DATA SUPPLIED
◆ ◆ ◆ ◆ ◆
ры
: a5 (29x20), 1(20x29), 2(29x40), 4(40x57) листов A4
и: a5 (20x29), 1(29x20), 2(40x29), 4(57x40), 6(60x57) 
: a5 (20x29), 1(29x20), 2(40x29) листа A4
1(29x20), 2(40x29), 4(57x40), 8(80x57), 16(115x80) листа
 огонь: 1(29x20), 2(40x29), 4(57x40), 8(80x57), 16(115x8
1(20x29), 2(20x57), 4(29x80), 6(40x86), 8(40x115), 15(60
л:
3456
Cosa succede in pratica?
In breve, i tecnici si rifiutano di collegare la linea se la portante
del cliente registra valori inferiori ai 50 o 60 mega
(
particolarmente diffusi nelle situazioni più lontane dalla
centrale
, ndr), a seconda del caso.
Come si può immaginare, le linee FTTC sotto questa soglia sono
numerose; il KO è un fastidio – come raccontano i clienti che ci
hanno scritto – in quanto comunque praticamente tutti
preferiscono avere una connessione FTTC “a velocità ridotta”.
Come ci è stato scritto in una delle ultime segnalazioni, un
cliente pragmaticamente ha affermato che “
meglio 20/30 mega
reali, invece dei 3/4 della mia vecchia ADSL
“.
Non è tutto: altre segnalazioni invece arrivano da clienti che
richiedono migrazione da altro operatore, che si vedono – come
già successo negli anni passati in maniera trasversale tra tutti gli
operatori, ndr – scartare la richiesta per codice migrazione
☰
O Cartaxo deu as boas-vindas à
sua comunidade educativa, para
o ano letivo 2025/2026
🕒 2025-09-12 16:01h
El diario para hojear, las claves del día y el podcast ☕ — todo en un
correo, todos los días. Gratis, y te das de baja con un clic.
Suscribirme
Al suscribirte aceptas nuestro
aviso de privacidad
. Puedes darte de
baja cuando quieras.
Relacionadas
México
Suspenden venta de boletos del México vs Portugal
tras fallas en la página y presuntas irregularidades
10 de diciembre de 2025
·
◆ ◆ ◆ ◆ ◆
EXERCISE
Your answer should be one number, the count of lines in the records that contain the word "FTTC".

EXERCISE RESULT
2